■ Text under study:
Ovo e Uva, in Sao Paulo, Brazil, is a relaxed place that’s serious about wine. The wine list runs to nearly 200 bottles coming from all over the world including the usual suspects plus Greece, Hungary, Lebanon, Uruguay and, of course, Brazil. More than 20 bottles are offered by the glass (R$19 to R$38 per glass or about US$6 to US$11) and Ovo e Uva has a large wine-preservation system to keep all those open bottles fresh. There’s also a menu of wine-friendly food like a charcuterie plate and grilled octopus over risotto. The restaurant also hosts monthly themed wine get togethers for a maximum of 15 people and it’s also a wine store. Pick up a bottle to take away and get 10% off the price.

Best Italian food

Chef Massimo Ristorante Trastavere - Cuenca, Ecuador

Chef Massimo brings Roman food traditions to Cuenca, Ecuador.

Chef Massimo, who was born in Rome, opened Ristorante Trastavere in Cuenca, Ecuador in 2015. He makes homemade pasta, gnocchi, bread, and sauces. He makes his own mozzarella, smokes his own fish, and cures his own meats too. The food, served on red and white checked tablecloths in a small dining room above his even smaller open kitchen, is extraordinary as is Massimo’s passion for what he does. Rumor has it he’s opening a pizza joint in Cuenca too.

Best old man bar

Juanito Bodgea Bar - Barranco neighborhood of Lima

Time stands still in Juanito Bodega Bar in Lima.

■ Dataset entries:
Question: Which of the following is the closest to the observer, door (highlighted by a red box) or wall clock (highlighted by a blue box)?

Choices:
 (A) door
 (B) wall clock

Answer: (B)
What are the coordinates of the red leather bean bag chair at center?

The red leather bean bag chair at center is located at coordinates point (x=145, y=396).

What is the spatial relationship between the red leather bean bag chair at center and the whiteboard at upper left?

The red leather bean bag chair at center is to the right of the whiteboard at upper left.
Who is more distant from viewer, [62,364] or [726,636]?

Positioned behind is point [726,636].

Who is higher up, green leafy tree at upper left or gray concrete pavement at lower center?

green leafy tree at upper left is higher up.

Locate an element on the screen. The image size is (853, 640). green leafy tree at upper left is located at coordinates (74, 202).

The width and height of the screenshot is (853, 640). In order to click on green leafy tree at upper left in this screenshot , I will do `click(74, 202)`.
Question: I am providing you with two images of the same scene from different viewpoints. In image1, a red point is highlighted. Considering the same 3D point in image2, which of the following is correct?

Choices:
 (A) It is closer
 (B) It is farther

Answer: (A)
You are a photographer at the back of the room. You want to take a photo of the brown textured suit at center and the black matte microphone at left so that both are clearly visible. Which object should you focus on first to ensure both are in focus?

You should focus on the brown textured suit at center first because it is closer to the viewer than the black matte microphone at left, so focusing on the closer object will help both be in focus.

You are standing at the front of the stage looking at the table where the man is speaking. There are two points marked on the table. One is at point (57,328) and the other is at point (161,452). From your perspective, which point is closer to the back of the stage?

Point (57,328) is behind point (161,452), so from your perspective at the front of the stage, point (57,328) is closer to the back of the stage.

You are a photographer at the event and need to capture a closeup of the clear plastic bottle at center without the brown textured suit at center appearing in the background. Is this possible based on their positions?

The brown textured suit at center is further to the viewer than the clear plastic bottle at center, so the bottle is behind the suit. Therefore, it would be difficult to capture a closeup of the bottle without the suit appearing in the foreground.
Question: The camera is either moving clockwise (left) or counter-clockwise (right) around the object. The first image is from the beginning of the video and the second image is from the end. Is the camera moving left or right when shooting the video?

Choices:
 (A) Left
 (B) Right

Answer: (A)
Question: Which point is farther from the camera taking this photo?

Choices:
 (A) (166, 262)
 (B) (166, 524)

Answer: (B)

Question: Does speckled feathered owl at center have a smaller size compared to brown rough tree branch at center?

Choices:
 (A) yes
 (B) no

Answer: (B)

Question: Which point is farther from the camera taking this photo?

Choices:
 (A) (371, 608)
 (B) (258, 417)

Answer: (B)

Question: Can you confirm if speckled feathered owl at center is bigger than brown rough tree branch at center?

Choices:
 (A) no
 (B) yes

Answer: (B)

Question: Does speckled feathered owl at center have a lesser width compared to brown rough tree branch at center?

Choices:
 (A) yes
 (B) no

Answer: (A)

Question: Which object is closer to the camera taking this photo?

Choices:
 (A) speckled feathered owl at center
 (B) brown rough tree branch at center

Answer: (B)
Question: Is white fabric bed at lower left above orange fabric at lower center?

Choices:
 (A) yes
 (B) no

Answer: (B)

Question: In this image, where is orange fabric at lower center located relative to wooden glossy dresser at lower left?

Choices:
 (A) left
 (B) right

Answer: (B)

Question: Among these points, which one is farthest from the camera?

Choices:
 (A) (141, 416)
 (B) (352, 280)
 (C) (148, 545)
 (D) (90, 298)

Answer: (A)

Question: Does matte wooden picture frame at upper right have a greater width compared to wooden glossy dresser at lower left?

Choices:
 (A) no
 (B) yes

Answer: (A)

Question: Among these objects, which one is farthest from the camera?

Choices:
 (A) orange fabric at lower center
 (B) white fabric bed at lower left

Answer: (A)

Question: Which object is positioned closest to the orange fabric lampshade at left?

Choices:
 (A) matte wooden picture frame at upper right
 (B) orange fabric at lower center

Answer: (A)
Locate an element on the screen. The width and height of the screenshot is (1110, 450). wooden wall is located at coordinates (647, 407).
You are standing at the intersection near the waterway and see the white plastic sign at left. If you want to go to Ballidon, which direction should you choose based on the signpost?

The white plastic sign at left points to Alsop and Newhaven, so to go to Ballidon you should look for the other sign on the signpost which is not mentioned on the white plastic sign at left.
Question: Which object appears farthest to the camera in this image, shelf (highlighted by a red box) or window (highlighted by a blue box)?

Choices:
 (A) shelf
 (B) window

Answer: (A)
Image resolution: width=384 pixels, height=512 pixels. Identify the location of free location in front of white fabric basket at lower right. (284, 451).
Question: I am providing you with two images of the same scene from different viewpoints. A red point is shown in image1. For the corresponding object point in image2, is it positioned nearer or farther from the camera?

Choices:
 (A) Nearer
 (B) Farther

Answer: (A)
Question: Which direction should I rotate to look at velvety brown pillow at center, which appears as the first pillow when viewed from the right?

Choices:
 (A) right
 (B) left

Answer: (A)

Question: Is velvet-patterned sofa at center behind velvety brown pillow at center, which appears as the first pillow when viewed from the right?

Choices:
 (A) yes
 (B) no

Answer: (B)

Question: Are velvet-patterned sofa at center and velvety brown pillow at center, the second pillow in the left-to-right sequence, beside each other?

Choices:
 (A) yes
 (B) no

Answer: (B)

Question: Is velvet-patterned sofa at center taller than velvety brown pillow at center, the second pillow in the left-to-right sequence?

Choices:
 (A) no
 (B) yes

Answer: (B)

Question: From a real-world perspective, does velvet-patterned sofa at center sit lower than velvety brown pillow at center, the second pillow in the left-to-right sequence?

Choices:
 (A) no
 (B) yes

■ Exercise requirements:
1. Using the South America dining guide, decide whether each statement agrees with it. For each one, answer yes or no and quote the words that decide it.
(a) Ovo e Uva pours more than 20 of its wines by the glass.
(b) Chef Massimo opened Ristorante Trastavere in Cuenca in 2010.
(c) Ovo e Uva's monthly themed wine get-togethers take up to 25 people.
2. Continue the South America dining guide from its last sentence.

■ Your written answers:
1.
(a) Yes: "More than 20 bottles are offered by the glass"
(b) No: "opened Ristorante Trastavere in Cuenca, Ecuador in 2015"
(c) No: "for a maximum of 15 people"

2.
You know what an old man bar is, right? It’s a place that’s been around forever, probably always owned by the same family, and certainly frequented by the same patrons (and their offspring). Old man bars are usually short on ambiance but long on history and some intangible something that makes up for the iffy bathroom and mostly non-existent service. Prices and tolerance for BS are both low.

Beloved by starving artists and politicians alike, Juanito Bodgea Bar in the Barranco neighborhood of Lima, Peru is a quintessential old man bar. Opened in 1937, it’s still owned by the same family, albeit next door to the original location where an exact replica of the original bar was re-created. The ceiling is high, the lights are bright, the insect zapper works overtime.

Drink prices are, by far, the cheapest in the area. There are, of course, pisco sours but we prefer chilcanos (pisco and ginger ale) which can be had for as little as PEN7 (about US$2) depending on which pisco you choose, and there are many to choose from. And if you get hungry, don’t worry. Juanito’s (as everyone calls it) is also know for its sandwiches. 

Best extreme dessert

King Kong - Lambayeque, Peru

One of many shops around Lembayeque, Peru selling the beloved King Kong dessert.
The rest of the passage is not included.